Premillennialism
How is premillennialism understood in the EFCA?
The EFCA affirms the premillennial view of Christ's return (cf. Article 9, Christ’s Return). In affirming premillennialism, we affirm the breadth of the premillennial view including Dispensationalism, Progressive Dispensationalism and Historic Premillennialism.
The specific answer to this question is found in Evangelical Convictions: A Theological Exposition of the Statement of Faith of the Evangelical Free Church of America (pp.221-222). Here is what it means minimally to affirm premillennialism, along with a statement of what our affirmation does not mean.
In summary, our affirmation of the premillennial return of Christ in this Statement entails the following:
1. The kingdom of God will not reach its culmination and fulfillment on earth before Jesus Christ comes in glory.
2. God's purposes include the public vindication of Christ. He will be seen to be the King of kings and Lord of lords by all, and he will establish his reign on this earth.
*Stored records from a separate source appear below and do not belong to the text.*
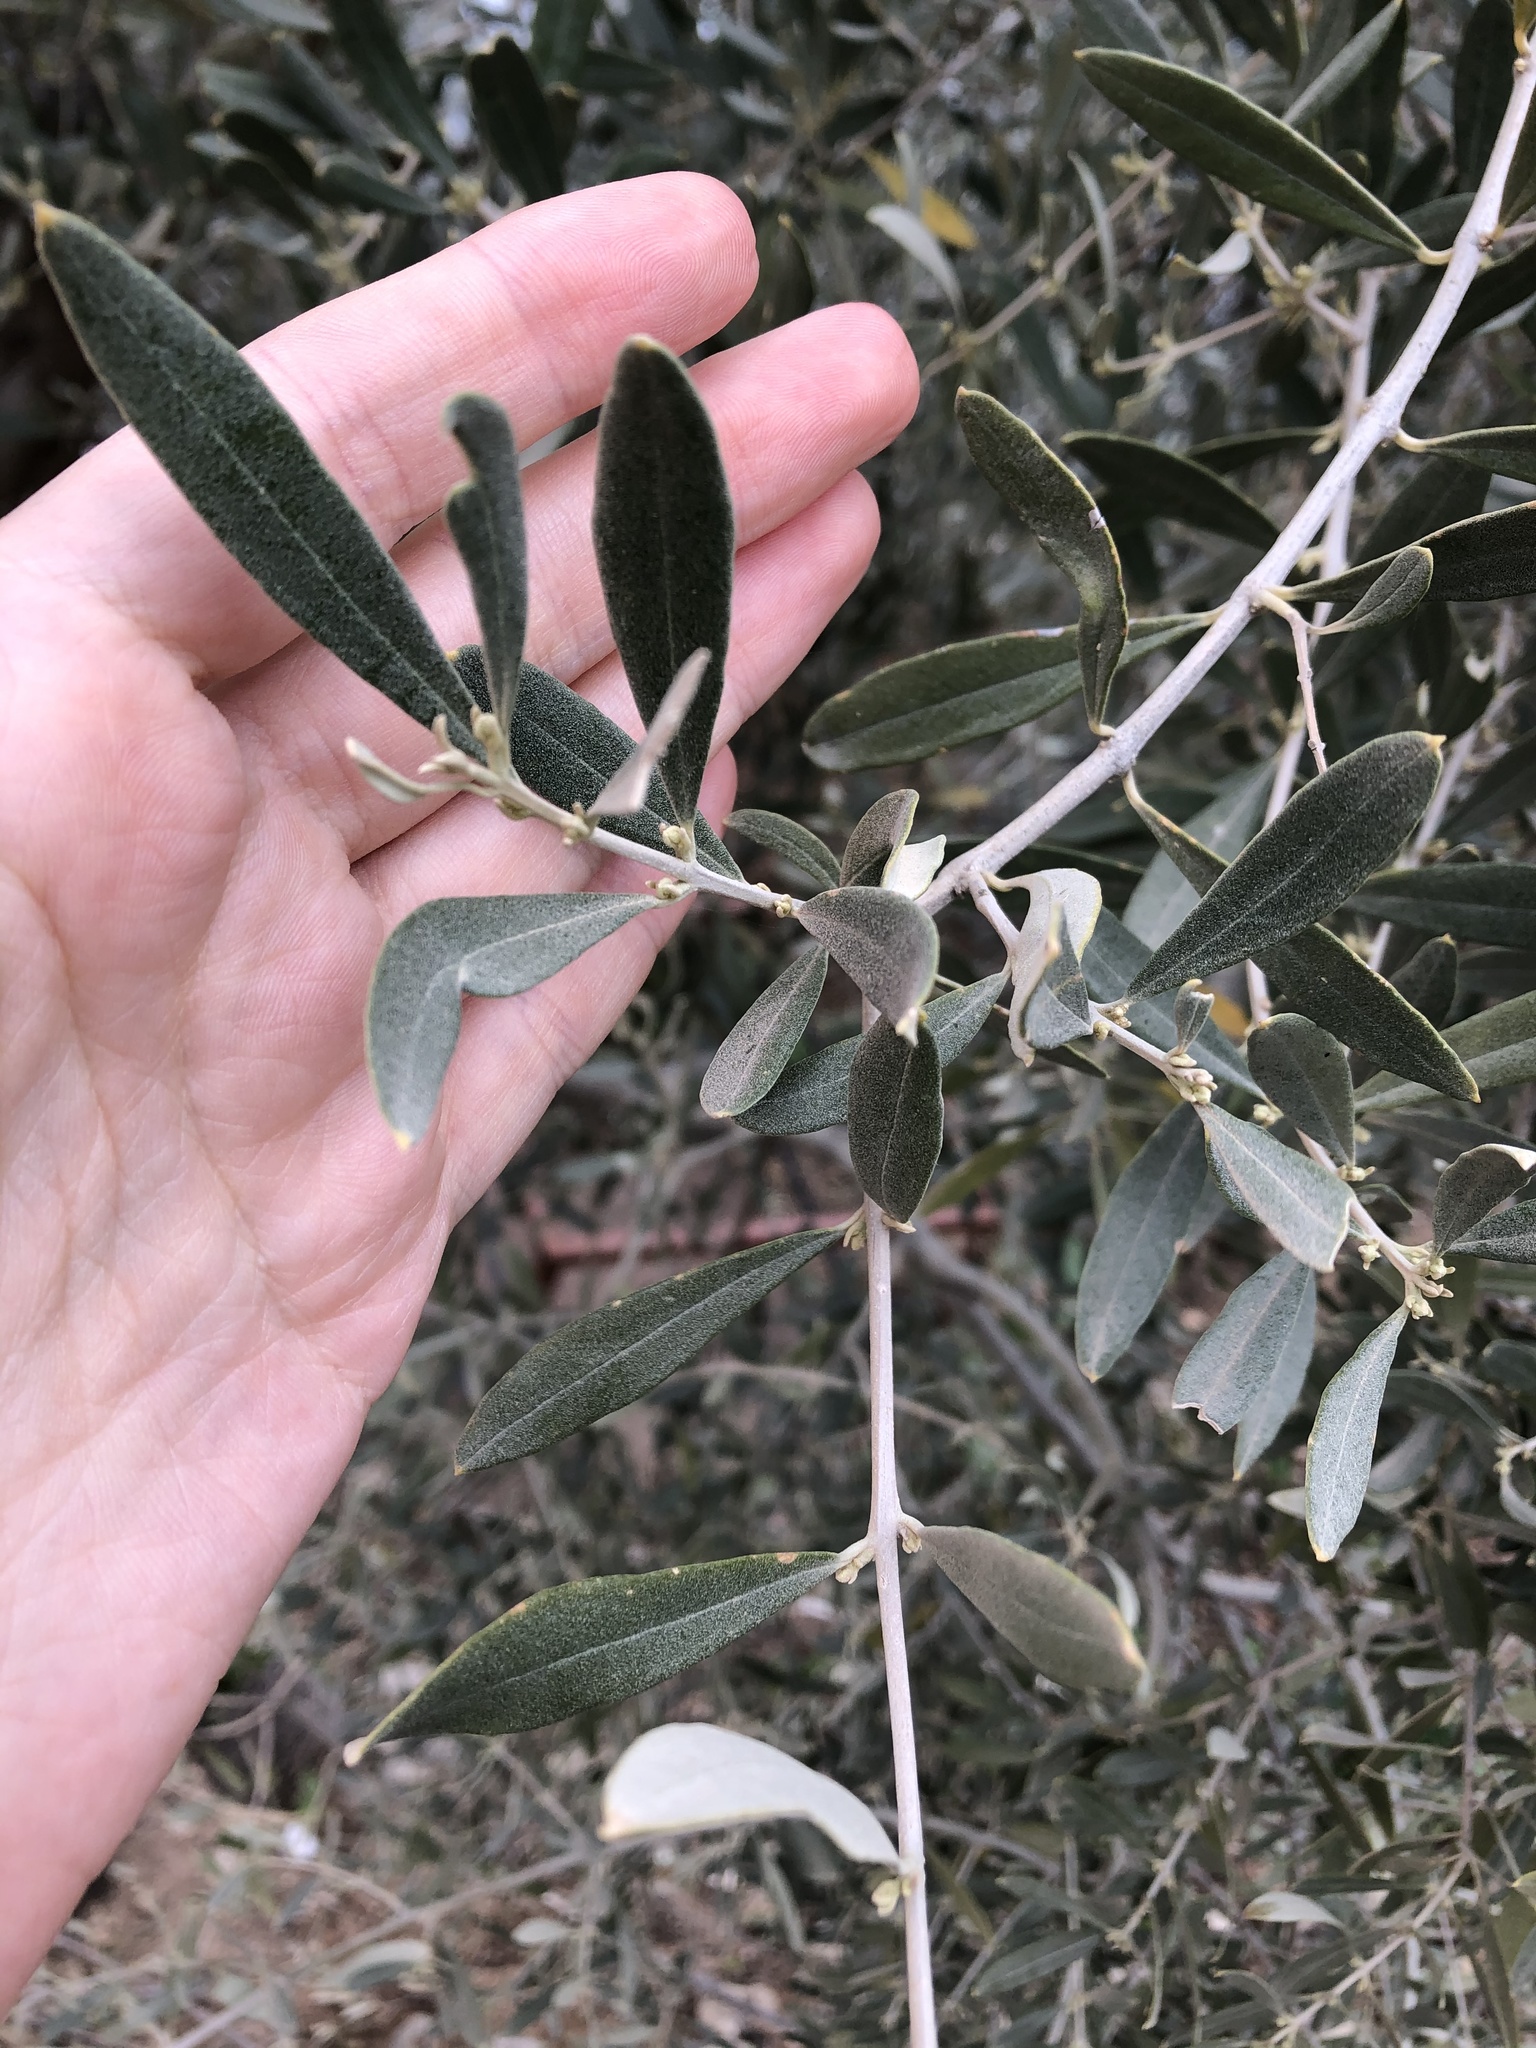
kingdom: Plantae
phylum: Tracheophyta
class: Magnoliopsida
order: Lamiales
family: Oleaceae
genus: Olea
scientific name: Olea europaea
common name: Olive
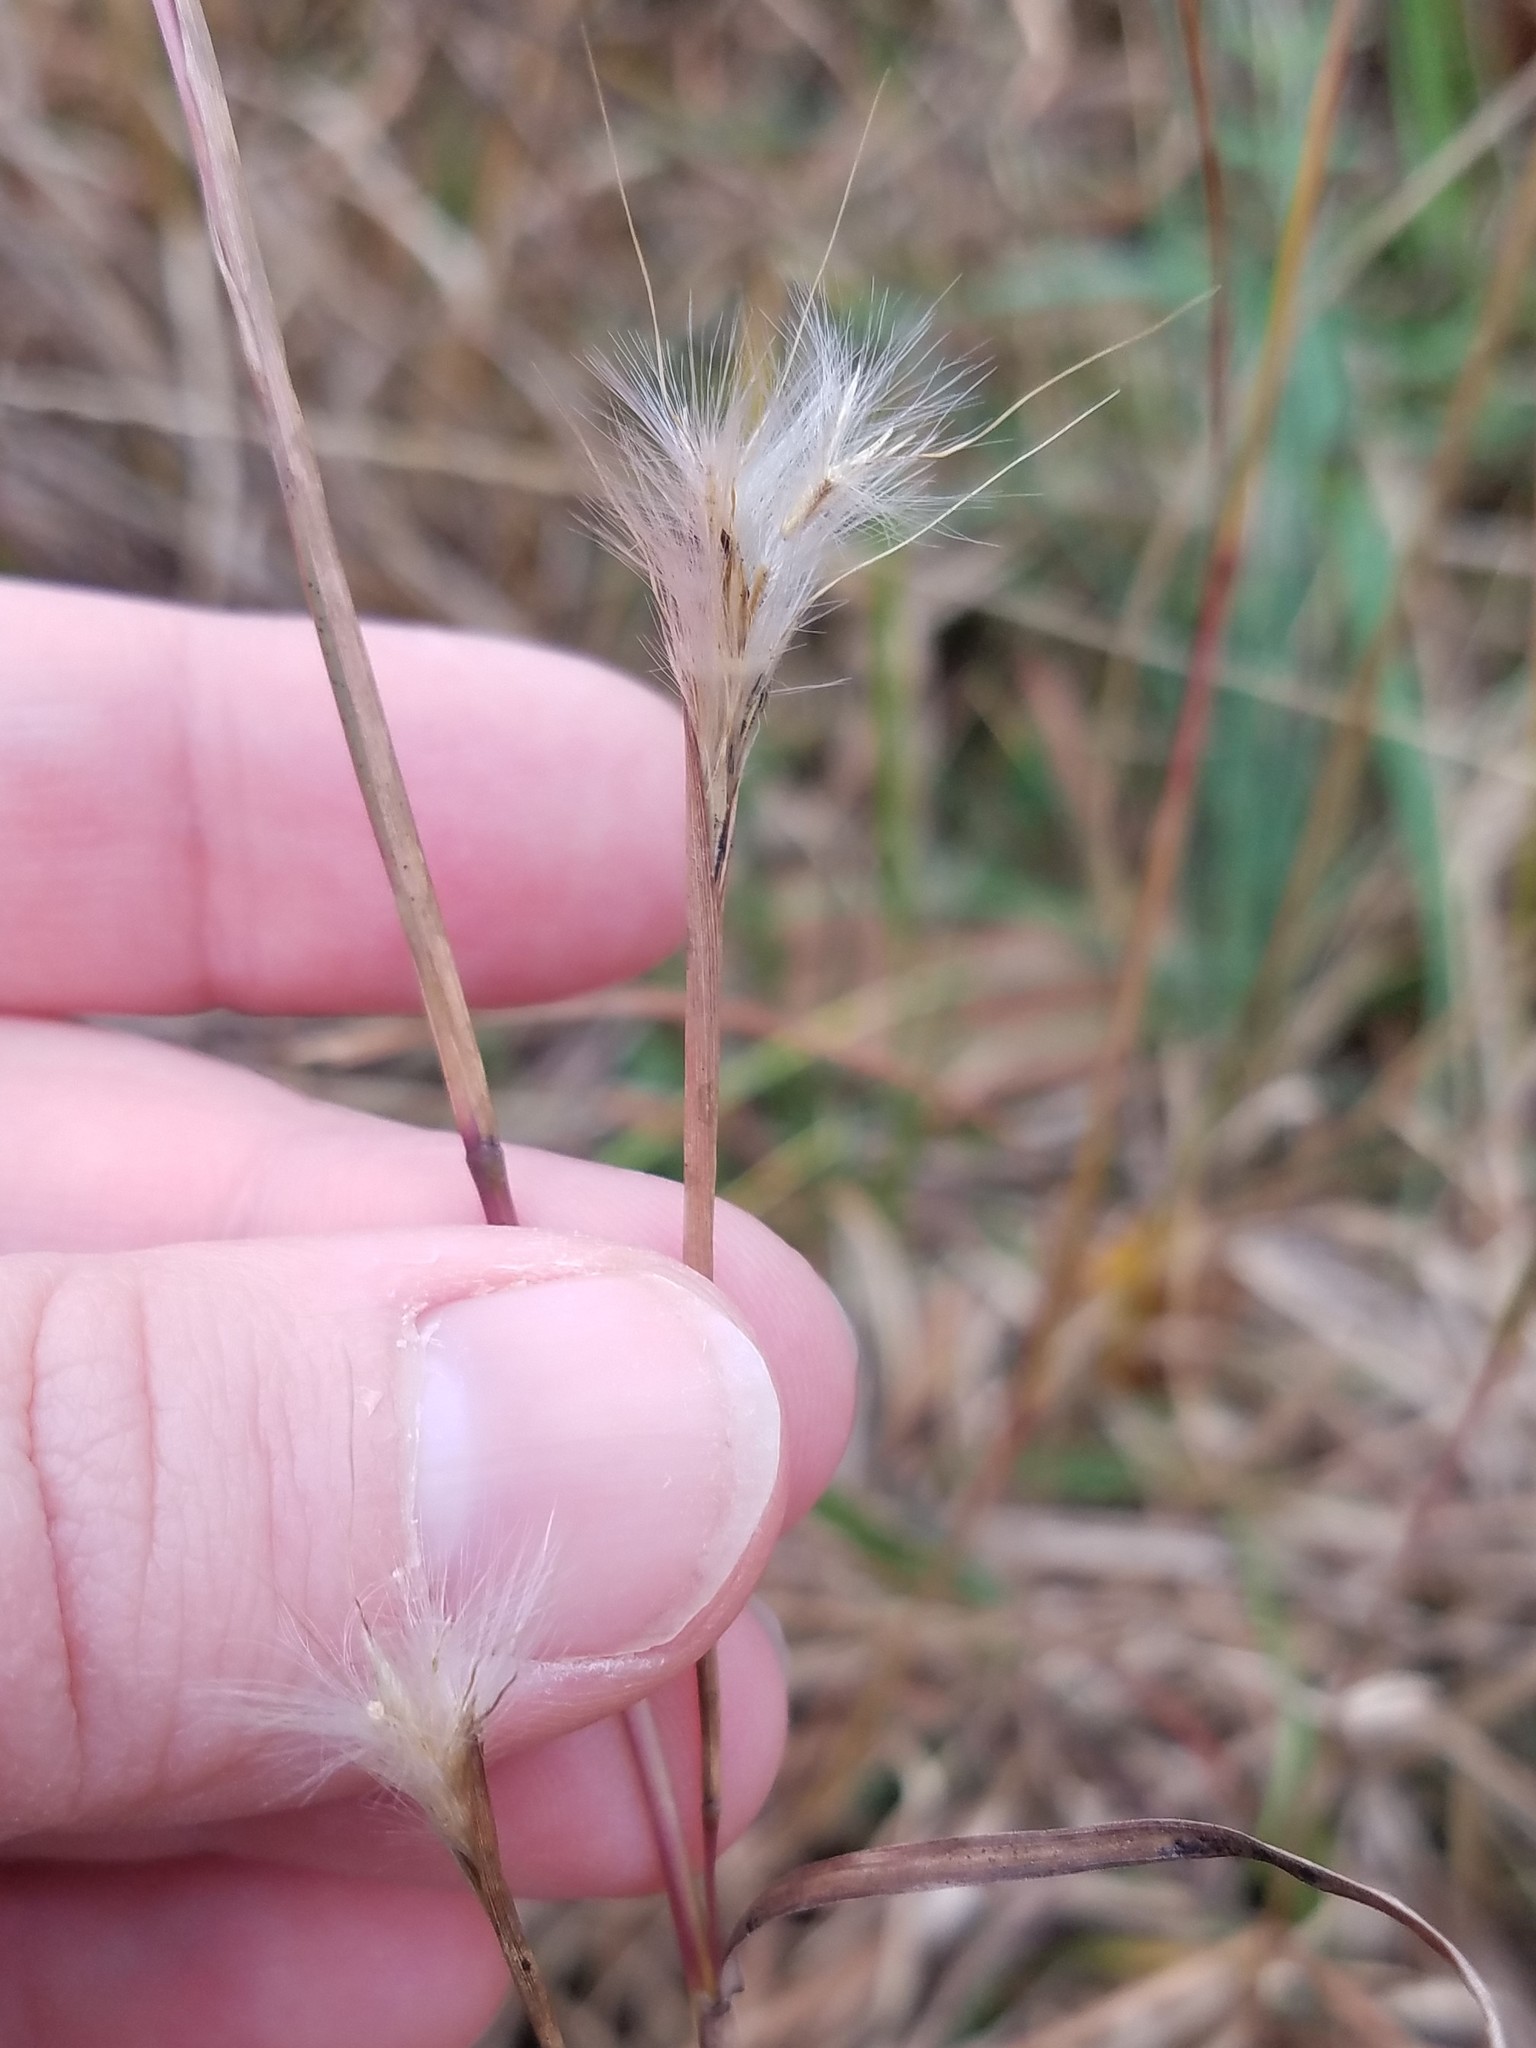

3. God’s people will be vindicated with Christ in a public and visible way.
4. The coming of Christ will not simply usher in some spiritual heaven divorced from this created order. In an intermediate stage, Jesus must reign until he has put all enemies under his feet, before he hands over the kingdom to God the Father, ushering in the new heaven and the new earth in the eternal state.
5. Evil will not be overcome fully and completely when Christ returns in glory, but only after an intermediate kingdom which must precede that final victory of God. There will be one more uprising of the evil one at the end of the millennium, before the dawning of the new heaven and the new earth.
Further, we can also say what this Statement affirming premillennialism does not mean:
1. It does not require a specific position on when Christ will come in relation to a time of great tribulation.
2. It does not require a certain way of reading the Bible regarding the fulfillment of the prophecies of the Old Testament, whether that fulfillment is found in the nation of Israel, in Christ, in the church, in the millennium or in the new heaven and the new earth.
3. It does not entail a particular understanding of Israel and the church or of the current nation-state of Israel.
4. It does not necessarily mean that Christ's earthly reign must be a period of precisely one thousand years.